Texto: Nélida Navarro
Ilustração: Maria Eduarda Boin
“Pai não declarado”. Essa é a expressão que consta na certidão de nascimento de 5,5 milhões de crianças brasileiras que não tem a paternidade reconhecida. Se esse número já é assustador, pior é ver, segundo informações da Data Popular, que existem 20 milhões de mães solo no Brasil, ou seja que aproximadamente uma a cada três mães cuidam dos filhos sem a ajuda do pai. Esses dados mostram uma realidade cruel: a irresponsabilidade de muitos homens leva um grande contingente de mulheres a ter que criar os filhos sem ajuda financeira ou psicológica do parceiro de concepção.

O documentário “Mães Solteiras” trabalha com esse tema muito comum em um país machista. Produzido em 2014, ele é dirigido por Ulisses Rocha, jornalista e apresentador de TV, e conta as experiências individuais de mulheres que engravidaram nos anos 60,70, 80 ou 90 épocas em que as características culturais discriminativas sobre mulheres e mães solteiras eram piores do que atualmente. Durante uma hora e vinte minutos, acompanhamos as histórias de quando descobriram a gravidez, o momento da revelação para os pais das crianças e família, a negação, o preconceito e a solidão.
Logo no início, imagens aéreas de Indaiatuba-SP mostram áreas ricas e pobres da cidade. Na primeira muitas casas, áreas arborizadas, enquanto na periferia há residências mais humildes e próximas umas às outras. Essas imagens são uma alusão às classes sociais das mães entrevistadas, mostrando que ser mãe solo pode acontecer em qualquer lugar, e desmistificar a imagem da mãe solo ligada apenas a comunidades empobrecidas.
A história começa com a voz de uma das mães falando de quando seu pai descobriu que estava grávida. Um homem radicalmente moralista, que se negou a acolher a filha.
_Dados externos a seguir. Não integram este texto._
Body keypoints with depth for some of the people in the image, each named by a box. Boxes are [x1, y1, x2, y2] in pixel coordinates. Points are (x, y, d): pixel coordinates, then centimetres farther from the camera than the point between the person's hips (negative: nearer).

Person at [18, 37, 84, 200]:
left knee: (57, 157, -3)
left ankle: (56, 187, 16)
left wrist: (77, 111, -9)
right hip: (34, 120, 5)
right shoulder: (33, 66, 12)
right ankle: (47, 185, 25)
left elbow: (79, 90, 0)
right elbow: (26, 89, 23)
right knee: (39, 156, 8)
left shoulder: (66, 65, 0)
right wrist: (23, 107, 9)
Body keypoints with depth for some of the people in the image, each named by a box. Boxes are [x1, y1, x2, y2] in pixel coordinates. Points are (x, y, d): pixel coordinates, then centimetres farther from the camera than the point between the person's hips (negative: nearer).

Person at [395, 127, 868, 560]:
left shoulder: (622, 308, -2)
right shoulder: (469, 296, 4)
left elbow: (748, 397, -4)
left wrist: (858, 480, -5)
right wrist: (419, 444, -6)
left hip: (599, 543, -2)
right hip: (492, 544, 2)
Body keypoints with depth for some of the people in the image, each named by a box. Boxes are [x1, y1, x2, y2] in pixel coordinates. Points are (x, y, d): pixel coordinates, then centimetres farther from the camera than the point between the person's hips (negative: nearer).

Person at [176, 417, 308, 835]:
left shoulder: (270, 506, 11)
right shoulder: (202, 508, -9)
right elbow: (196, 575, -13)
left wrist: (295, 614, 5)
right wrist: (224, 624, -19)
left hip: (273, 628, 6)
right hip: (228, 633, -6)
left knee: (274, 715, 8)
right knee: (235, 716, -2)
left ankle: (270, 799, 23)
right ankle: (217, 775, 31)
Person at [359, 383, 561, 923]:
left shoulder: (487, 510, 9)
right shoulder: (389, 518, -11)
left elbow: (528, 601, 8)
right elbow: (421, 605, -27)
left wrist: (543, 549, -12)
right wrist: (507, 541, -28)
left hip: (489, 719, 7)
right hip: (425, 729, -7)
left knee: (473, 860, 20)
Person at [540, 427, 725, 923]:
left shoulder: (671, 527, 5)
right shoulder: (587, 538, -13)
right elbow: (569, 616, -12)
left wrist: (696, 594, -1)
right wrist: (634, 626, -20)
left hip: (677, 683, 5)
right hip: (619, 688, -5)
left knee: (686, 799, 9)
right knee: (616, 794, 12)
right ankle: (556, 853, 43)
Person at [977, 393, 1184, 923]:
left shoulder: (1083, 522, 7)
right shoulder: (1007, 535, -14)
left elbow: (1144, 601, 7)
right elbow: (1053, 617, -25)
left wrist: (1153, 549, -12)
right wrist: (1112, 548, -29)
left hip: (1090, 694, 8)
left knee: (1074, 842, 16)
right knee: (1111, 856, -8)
“Quando ele viu que era dele, ele me procurou para fazer aborto”, disse outra das mães. A interrupção voluntária da gravidez é um dos temas tratados no documentário. De acordo com as mães, os pais das crianças lhes estipularam o aborto de modo rude, nunca como uma opção e sim como a única solução.
“Meu pai disse que não ia querer uma filha grávida dentro de casa.” A negação da família fica muito explícita nas falas. Os padrões sociais que dizem que uma mulher só pode ter filhos após o casamento são explicitados. O diretor do longa dá um espaço maior às falas das mulheres que contam os casos de preconceito que viveram. Como por exemplo o pai que encontra a filha na rua e cospe nela, depois de tê-la expulsado de casa, ou a avó que não aceitava uma neta mãe solteira.
“Quando o pai da minha filha descobriu que eu estava grávida, ele se mudou para outro estado. E eu comecei a criar ela.” A solidão é unânime para elas. Em alguns casos foram abandonadas, em outros o homem sumiu ou não assumiu o filho. Todas as mulheres entrevistadas contam como foi o processo de criação dos filhos, quais foram as dificuldades, os medos de ser mãe solo, o que elas sentiram e ainda sentem e, principalmente, o sentimento de solidão que foi imposto pelos familiares.
“O pai dele disse: Faça sua escolha! Ou eu ou seu filho. E eu fiz. Minha escolha tem 16 anos.” A coragem é uma característica que liga todas essas mulheres, que assumiram seus filhos, com ou sem apoio familiar. O processo, segundo elas, não continua sendo fácil, mas é necessário ‘criar casca’, ser forte, para assumir um papel que ainda hoje grande parte da da sociedade repudia: ser mãe solo.
Ao final do documentário, dois filhos refletem sobre suas mães e a ausência de seus pais. “A minha mãe sempre cuidou muito bem de mim.” A maternidade solo para eles foi a salvação. Já os pais são grandes incógnitas.
Todas as mães passam por vários estágios de felicidade, nervosismo incertezas que são comuns em uma gestação e ao longo da vida. Mas as mães solo passam por esses momentos de maneira mais aflorada e delicada.
As opiniões que circulam na sociedade sobre a comunidade de mães solo são diversificadas. Uma personagem do documentário, fala que hoje é fácil ser mãe solteira. Mas mesmo atualmente vemos que são fortes certos padrões sociais estabelecidos em relação a maternidade solo. Há vídeos no Youtube que destilam muito preconceito com as mães solteiras, utilizando de discursos de ódio e sarcasmo para se referir a elas.
Essas mulheres enfrentaram e enfrentam marés de incertezas, medos, preconceitos, mas com coragem e força lutam por dias melhores para cuidar de seus filhos e por uma sociedade mais respeitosa e igualitária.